Mistério chocante: Descoberta arqueológica derruba todas as expectativas – Este homem de 6.500 anos sobreviveu a um dilúvio colossal, idêntico ao descrito na Bíblia.
02/04/2026
A redescoberta do esqueleto de Noé, de 6.500 anos, que sobreviveu a um grande dilúvio.
Um esqueleto de 6.500 anos foi desenterrado no sítio arqueológico de Ur, no Iraque. O esqueleto foi coberto com cera ainda no local e retirado inteiro, juntamente com a terra ao redor.
Cientistas do Museu Penn, na Filadélfia, estão literalmente limpando os esqueletos de seus armários. A equipe do museu redescobriu recentemente um esqueleto humano de 6.500 anos que estava guardado em uma caixa no porão há 85 anos.
Guardada em um depósito, a caixa de madeira não tinha números de identificação nem fichas catalográficas. Mas um esforço recente para digitalizar alguns dos antigos registros do museu trouxe à tona novas informações sobre a história da misteriosa caixa e o esqueleto, apelidado de “Noé”, que estava dentro dela.
Os restos humanos dentro da caixa foram originalmente desenterrados entre 1929 e 1930 no sítio arqueológico de Ur, no atual Iraque, por Sir Leonard Woolley e sua equipe de arqueólogos dos museus Penn e Britânico, de acordo com os registros.
A escavação de Woolley é mais conhecida por ter descoberto o famoso “cemitério real” da Mesopotâmia, que incluía centenas de sepulturas e 16 túmulos repletos de artefatos culturais. Mas o arqueólogo e sua equipe também descobriram sepulturas que antecedem o cemitério real de Ur em cerca de 2.000 anos.

Uma mistura leve de gesso é colocada sobre o esqueleto coberto, os restos mortais humanos de 6.500 anos descobertos no sítio arqueológico de Ur, no Iraque, para protegê-lo durante o transporte. O lodo já está sendo removido sob o esqueleto para dar espaço à plataforma de transporte.
Em uma planície aluvial, a quase 15 metros (50 pés) abaixo da superfície do sítio arqueológico de Ur, a equipe encontrou 48 sepulturas que datam do período Ubaid, aproximadamente entre 5500 a.C. e 4000 a.C.
Embora os vestígios desse período fossem extremamente raros mesmo em 1929, Woolley decidiu recuperar apenas um esqueleto do local. Ele revestiu os ossos e o solo circundante com cera, embalou-os e os enviou para Londres e, em seguida, para Filadélfia.
Uma série de listas detalhava o destino dos artefatos da escavação de 1929 a 1930 — enquanto metade dos artefatos permaneceu no Iraque, a outra metade foi dividida entre Londres e Filadélfia. Uma das listas indicava que o Museu da Universidade da Pensilvânia receberia uma bandeja de lama da escavação, bem como dois esqueletos.

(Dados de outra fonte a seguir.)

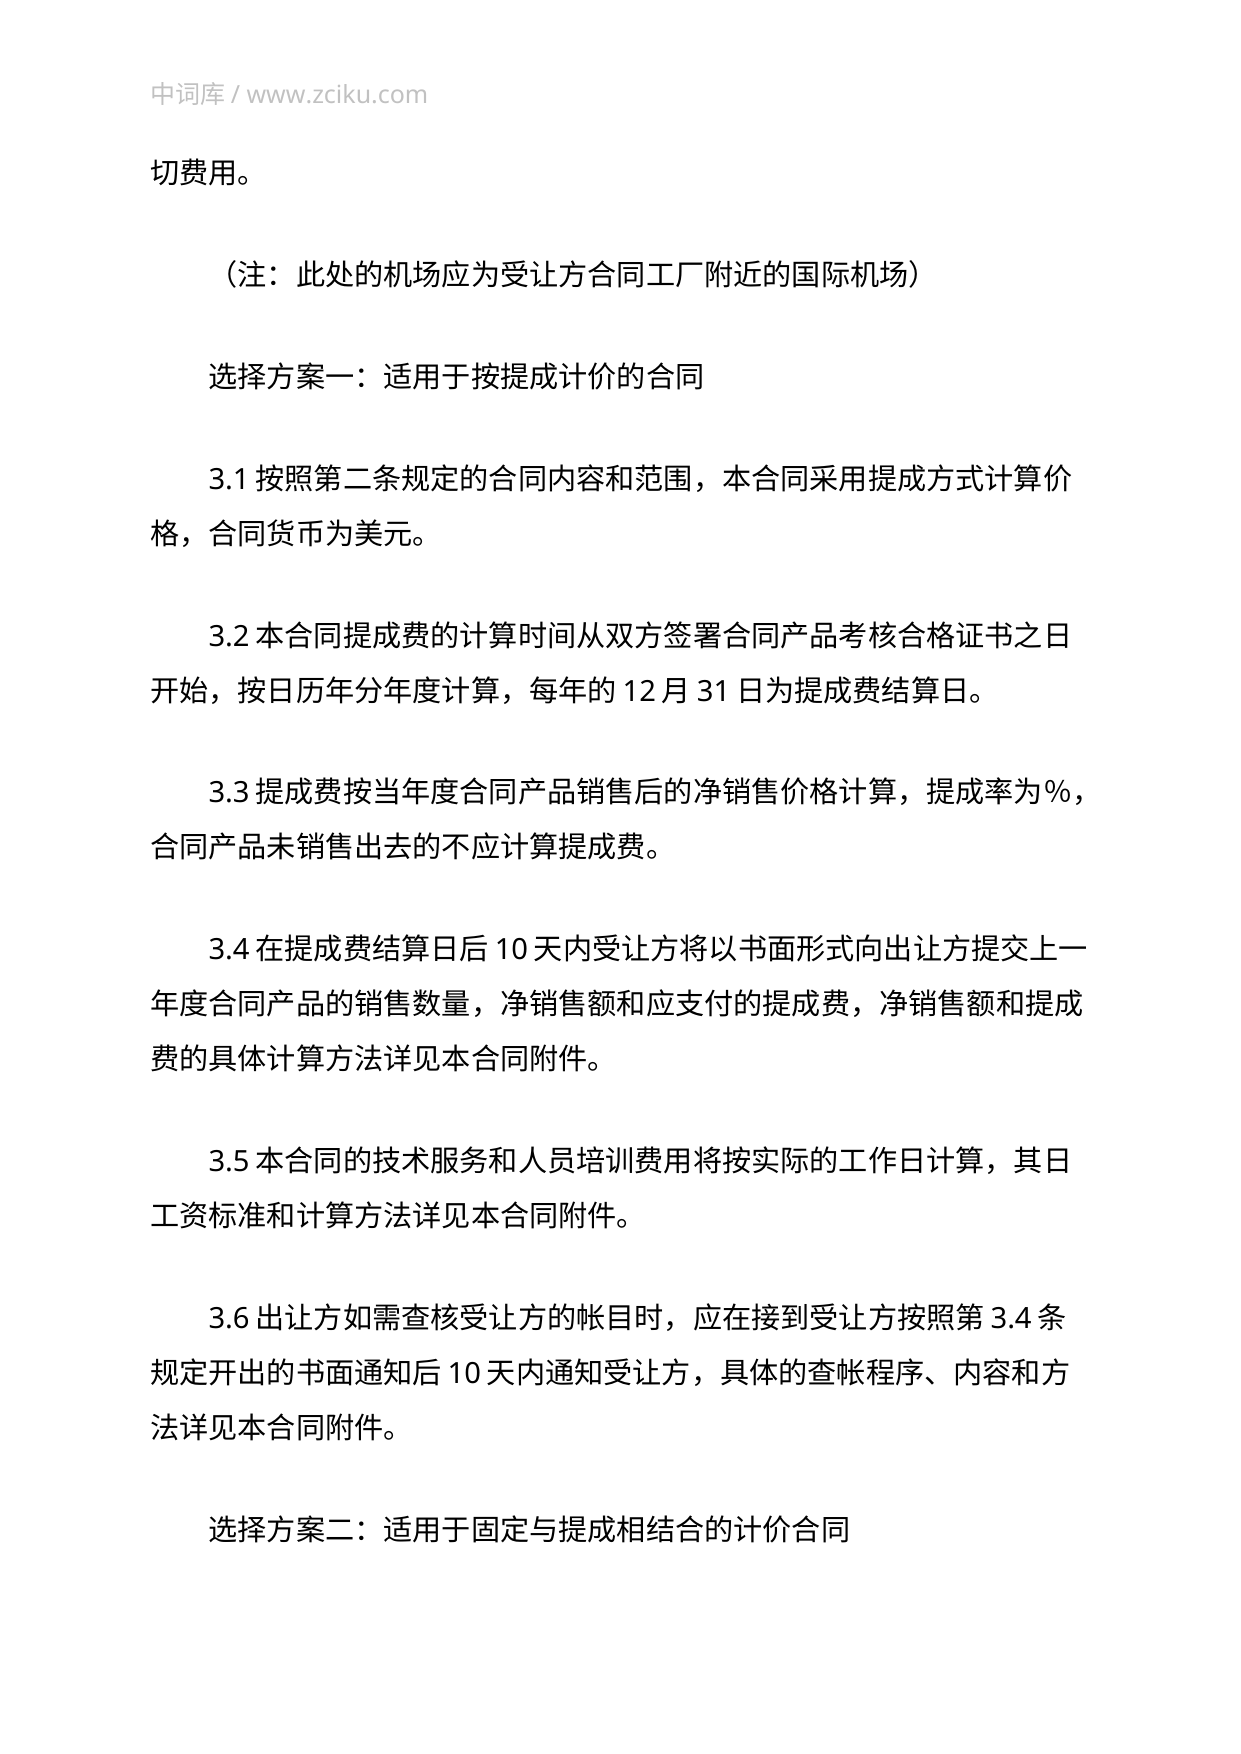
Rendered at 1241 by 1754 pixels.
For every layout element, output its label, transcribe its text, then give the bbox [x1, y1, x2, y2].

text 选择方案二：适用于固定与提成相结合的计价合同 [150, 1506, 1090, 1548]
text 3.1按照第二条规定的合同内容和范围，本合同采用提成方式计算价格，合同货币为美元。 [150, 455, 1090, 553]
text 3.6出让方如需查核受让方的帐目时，应在接到受让方按照第3.4条规定开出的书面通知后10天内通知受让方，具体的查帐程序、内容和方法详见本合同附件。 [150, 1294, 1090, 1447]
text 3.3提成费按当年度合同产品销售后的净销售价格计算，提成率为％，合同产品未销售出去的不应计算提成费。 [150, 769, 1090, 866]
text 3.5本合同的技术服务和人员培训费用将按实际的工作日计算，其日工资标准和计算方法详见本合同附件。 [150, 1137, 1090, 1235]
text 选择方案一：适用于按提成计价的合同 [150, 353, 1090, 396]
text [150, 150, 1090, 192]
text 3.2本合同提成费的计算时间从双方签署合同产品考核合格证书之日开始，按日历年分年度计算，每年的12月31日为提成费结算日。 [150, 612, 1090, 709]
text （注：此处的机场应为受让方合同工厂附近的国际机场） [150, 252, 1090, 294]
text 3.4在提成费结算日后10天内受让方将以书面形式向出让方提交上一年度合同产品的销售数量，净销售额和应支付的提成费，净销售额和提成费的具体计算方法详见本合同附件。 [150, 926, 1090, 1078]
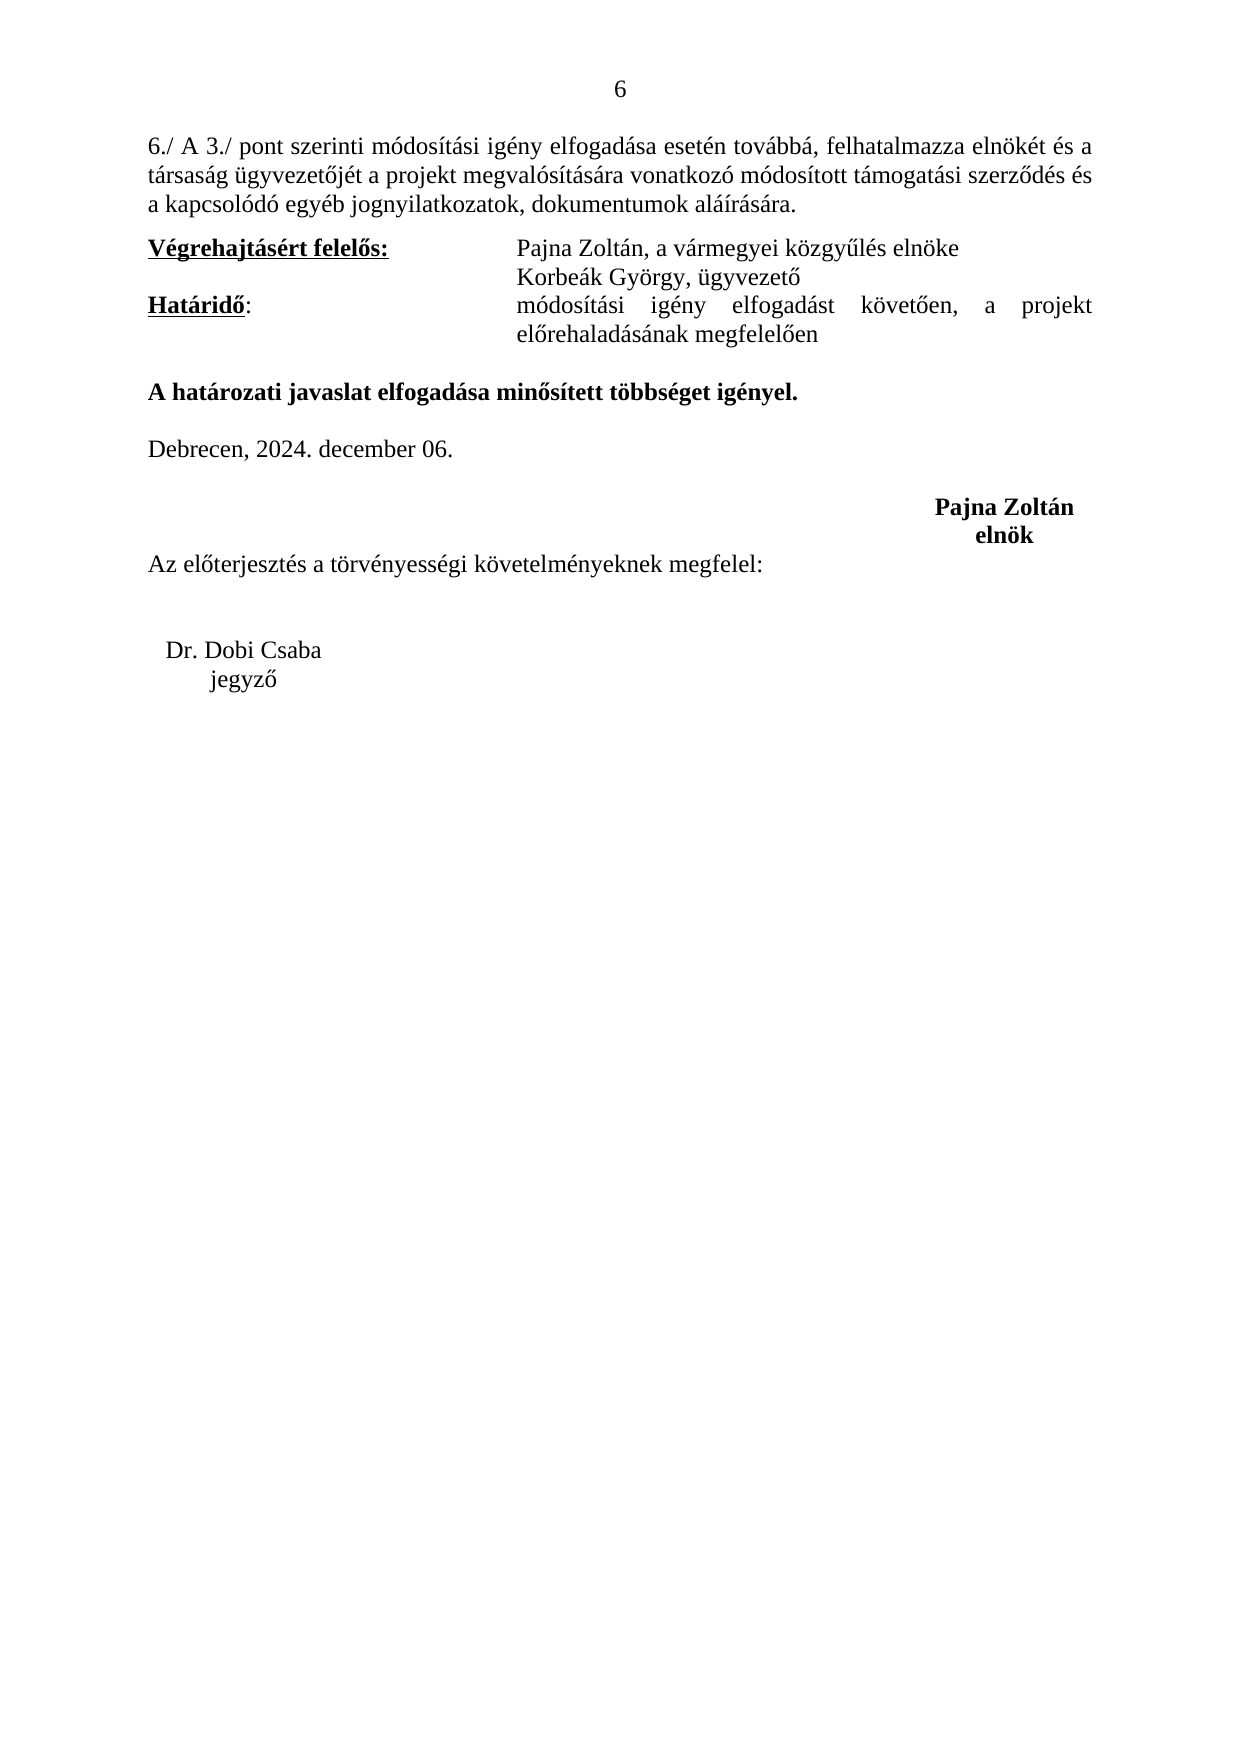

Mas quando William Hafford, o gerente de projeto responsável pela digitalização dos registros do museu, viu a lista, ficou intrigado. Um dos dois esqueletos listados não estava em lugar nenhum.
Pesquisas adicionais no banco de dados do museu revelaram que o esqueleto não identificado havia sido registrado como “desaparecido” em 1990. Para desvendar esse mistério, Hafford começou a explorar os extensos registros deixados pelo próprio Woolley.
Após localizar informações adicionais, incluindo imagens do esqueleto desaparecido, Hafford contatou Janet Monge, curadora de antropologia física do Museu da Universidade da Pensilvânia. Mas Monge, assim como Hafford, nunca tinha visto o esqueleto antes.
Foi então que Monge se lembrou da caixa misteriosa no porão.
Quando Monge abriu a caixa mais tarde naquele dia, ela disse que ficou claro que os restos mortais humanos dentro dela eram os mesmos que haviam sido listados como embalados e enviados por Woolley.
O esqueleto, segundo ela, provavelmente pertencia a um homem de 50 anos ou mais, que teria entre 1,73 m e 1,78 m de altura.
Pesquisadores do Museu da Universidade da Pensilvânia apelidaram o esqueleto redescoberto de “Noé”, porque acredita-se que ele tenha vivido após o que dados arqueológicos sugerem ter sido uma grande inundação no sítio original de Ur.
Novas técnicas científicas que ainda não estavam disponíveis na época de Woolley podem ajudar os cientistas do Museu da Universidade da Pensilvânia a determinar muito mais sobre o período a que esses restos mortais antigos pertencem, incluindo dieta, origens ancestrais, traumas, estresse e doenças.